The detective thread searching for the man who stole the film is central to the narrative that unfolds, takes Tan around the world, and is of course of the zeitgeist in reminding us how often female stories are drowned out by grasping men. How satisfying its investigative denouement truly is remains up for debate, as the film does lose steam. Likewise, the necessity to ramp up the significance of the lost film is at times cloying, veering on self-importance. This is not quite the missing reels of The Magnificent Ambersons. Although it’s impossible to judge their film in absentia, it looks a lot like it was the work of imaginative adolescents who knew more of cool aesthetics (clearly Tan and her friends gorged on Jim Jarmusch, David Lynch, and 1980s French cinéma du look) than of the complexities of real life (the latter being the raw material of any great film).
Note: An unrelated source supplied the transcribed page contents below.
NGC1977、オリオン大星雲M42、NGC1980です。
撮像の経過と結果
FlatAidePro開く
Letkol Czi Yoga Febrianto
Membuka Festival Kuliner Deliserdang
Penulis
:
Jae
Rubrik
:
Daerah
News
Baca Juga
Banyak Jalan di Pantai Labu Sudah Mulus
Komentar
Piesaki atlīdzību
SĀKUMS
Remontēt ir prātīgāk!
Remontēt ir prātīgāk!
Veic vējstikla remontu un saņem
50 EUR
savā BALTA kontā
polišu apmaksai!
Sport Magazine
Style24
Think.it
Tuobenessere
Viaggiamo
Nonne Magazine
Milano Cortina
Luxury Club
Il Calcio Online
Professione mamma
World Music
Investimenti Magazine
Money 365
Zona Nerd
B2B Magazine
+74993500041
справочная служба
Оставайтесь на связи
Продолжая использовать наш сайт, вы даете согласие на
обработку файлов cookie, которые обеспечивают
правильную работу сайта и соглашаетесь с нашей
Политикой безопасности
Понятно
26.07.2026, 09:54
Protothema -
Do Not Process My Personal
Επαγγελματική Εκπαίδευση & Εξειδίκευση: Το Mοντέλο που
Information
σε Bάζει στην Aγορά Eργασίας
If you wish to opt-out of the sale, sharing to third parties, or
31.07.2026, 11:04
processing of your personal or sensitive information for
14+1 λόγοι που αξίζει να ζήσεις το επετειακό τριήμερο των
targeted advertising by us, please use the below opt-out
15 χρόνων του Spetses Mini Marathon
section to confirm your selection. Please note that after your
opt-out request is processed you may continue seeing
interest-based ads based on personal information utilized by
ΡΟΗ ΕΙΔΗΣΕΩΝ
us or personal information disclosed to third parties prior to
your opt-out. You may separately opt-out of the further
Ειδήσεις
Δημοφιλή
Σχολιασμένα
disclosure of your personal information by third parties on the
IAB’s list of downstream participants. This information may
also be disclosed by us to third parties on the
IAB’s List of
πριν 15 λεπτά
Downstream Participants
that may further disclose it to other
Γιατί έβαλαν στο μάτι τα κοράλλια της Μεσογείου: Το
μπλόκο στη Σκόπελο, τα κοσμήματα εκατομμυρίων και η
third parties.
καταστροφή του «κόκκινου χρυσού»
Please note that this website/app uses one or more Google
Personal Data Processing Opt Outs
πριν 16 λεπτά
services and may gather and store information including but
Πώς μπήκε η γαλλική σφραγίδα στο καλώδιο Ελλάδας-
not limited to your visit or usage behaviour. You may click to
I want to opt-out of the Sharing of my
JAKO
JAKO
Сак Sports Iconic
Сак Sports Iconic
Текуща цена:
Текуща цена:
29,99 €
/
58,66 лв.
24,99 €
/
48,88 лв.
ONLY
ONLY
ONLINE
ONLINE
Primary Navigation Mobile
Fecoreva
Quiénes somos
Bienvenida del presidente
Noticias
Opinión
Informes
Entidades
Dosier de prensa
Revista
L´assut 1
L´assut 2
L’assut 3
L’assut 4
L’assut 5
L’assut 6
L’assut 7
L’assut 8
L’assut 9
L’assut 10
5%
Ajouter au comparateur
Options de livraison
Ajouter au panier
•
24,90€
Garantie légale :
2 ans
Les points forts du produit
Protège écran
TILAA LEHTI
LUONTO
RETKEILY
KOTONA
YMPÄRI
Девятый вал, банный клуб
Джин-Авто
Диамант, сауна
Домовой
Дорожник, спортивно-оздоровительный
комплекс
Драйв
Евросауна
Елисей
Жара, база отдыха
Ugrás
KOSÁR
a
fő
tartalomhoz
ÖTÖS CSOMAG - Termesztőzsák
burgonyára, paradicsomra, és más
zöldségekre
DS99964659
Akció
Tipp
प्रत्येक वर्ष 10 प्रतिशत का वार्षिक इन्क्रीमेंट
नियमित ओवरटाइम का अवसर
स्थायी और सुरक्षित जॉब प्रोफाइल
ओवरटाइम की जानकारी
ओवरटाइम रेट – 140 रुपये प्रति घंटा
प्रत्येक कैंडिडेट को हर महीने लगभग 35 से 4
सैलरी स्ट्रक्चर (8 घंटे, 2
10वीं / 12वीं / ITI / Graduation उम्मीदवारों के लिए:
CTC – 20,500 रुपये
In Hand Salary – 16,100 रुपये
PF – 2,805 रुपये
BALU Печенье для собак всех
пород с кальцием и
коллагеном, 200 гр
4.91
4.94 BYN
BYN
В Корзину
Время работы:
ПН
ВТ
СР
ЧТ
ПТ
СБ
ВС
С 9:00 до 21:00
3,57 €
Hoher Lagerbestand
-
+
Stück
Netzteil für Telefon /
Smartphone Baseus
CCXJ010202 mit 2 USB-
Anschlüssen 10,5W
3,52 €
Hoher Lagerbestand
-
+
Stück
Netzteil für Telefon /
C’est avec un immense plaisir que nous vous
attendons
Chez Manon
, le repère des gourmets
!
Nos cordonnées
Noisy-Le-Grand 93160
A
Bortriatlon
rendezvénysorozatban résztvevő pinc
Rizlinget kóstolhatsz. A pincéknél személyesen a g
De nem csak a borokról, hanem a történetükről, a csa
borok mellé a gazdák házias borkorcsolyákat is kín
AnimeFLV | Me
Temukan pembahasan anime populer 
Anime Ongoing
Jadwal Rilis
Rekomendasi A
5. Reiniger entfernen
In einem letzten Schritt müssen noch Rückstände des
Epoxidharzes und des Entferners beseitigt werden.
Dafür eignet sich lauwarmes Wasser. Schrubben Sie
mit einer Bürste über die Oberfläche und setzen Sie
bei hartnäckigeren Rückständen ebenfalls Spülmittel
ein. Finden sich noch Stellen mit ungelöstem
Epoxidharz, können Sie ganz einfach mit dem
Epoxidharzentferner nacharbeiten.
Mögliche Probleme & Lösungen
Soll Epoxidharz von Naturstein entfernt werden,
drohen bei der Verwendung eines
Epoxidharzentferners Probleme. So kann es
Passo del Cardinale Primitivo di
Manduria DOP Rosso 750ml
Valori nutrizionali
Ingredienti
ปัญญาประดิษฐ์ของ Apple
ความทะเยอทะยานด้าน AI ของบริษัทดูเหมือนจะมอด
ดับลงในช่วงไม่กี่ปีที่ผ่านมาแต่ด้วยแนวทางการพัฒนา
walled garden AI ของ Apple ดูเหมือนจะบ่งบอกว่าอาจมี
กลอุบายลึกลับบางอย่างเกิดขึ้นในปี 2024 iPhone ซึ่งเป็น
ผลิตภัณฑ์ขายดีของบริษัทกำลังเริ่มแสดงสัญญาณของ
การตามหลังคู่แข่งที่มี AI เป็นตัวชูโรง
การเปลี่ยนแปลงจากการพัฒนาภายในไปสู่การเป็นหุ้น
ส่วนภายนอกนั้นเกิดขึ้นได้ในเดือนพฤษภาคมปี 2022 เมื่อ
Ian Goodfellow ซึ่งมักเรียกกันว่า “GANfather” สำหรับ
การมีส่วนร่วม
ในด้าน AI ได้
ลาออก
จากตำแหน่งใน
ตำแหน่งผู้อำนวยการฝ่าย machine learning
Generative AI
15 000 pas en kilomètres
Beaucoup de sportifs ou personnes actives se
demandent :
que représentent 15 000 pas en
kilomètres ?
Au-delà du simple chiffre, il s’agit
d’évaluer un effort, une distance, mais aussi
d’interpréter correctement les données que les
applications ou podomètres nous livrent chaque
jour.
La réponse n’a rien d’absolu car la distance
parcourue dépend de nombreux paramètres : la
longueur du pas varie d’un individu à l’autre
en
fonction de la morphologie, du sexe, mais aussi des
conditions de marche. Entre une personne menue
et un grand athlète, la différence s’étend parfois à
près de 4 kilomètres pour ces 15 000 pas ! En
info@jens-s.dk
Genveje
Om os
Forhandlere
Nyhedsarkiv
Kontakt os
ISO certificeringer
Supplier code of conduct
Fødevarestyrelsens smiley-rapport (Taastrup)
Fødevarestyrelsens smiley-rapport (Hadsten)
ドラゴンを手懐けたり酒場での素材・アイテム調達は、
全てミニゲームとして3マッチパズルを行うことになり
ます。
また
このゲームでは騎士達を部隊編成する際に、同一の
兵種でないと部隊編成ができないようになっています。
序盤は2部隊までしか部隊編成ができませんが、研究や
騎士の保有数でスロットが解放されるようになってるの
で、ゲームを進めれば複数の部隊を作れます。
All that said, where Shirkers works best is in its contagious spirit of rebellious creativity, especially in the descriptions of the young friends’ punk-ish guerrilla filmmaking in a nation as conservative and conformist as Singapore. It becomes an ode to the teen spirit of artsy outcasts anywhere, and their defiant willingness to unleash their creative forces wherever. And, even if there may be weird men who’ll steal your film, there are also countless kindred spirits to connect with, an inspiring note that resonates through the film — be it Tan finding other filmmakers who were in the same boat or the local Singaporean underground cultural scene where people like Philip Cheah supported and encouraged her endeavour.
Cheah, one of many talking heads in the doc, is a noteworthy figure whose ethos can serve to sum up Tan’s movie. A writer, critic, programmer and all-round film and music buff who often wrote about movies and records that were not yet available in Singapore, Cheah’s oft-repeated motto (which he often told Tan herself) was that he aimed to “create a desire” for what like-minded Singaporeans couldn’t yet access. In other words, knowing that sowing that seed will eventually reap its own form of harvest. Sandi Tan achieves the very same, creating the desire in us to see her lost film which is not quite available, and is this not also after all what unites a subculture of cinephiles, of art-minded folk, of anyone who feels slightly different from those around them, into reading, thinking about, and prolonging the experience of films or art even long after the experience of seeing them?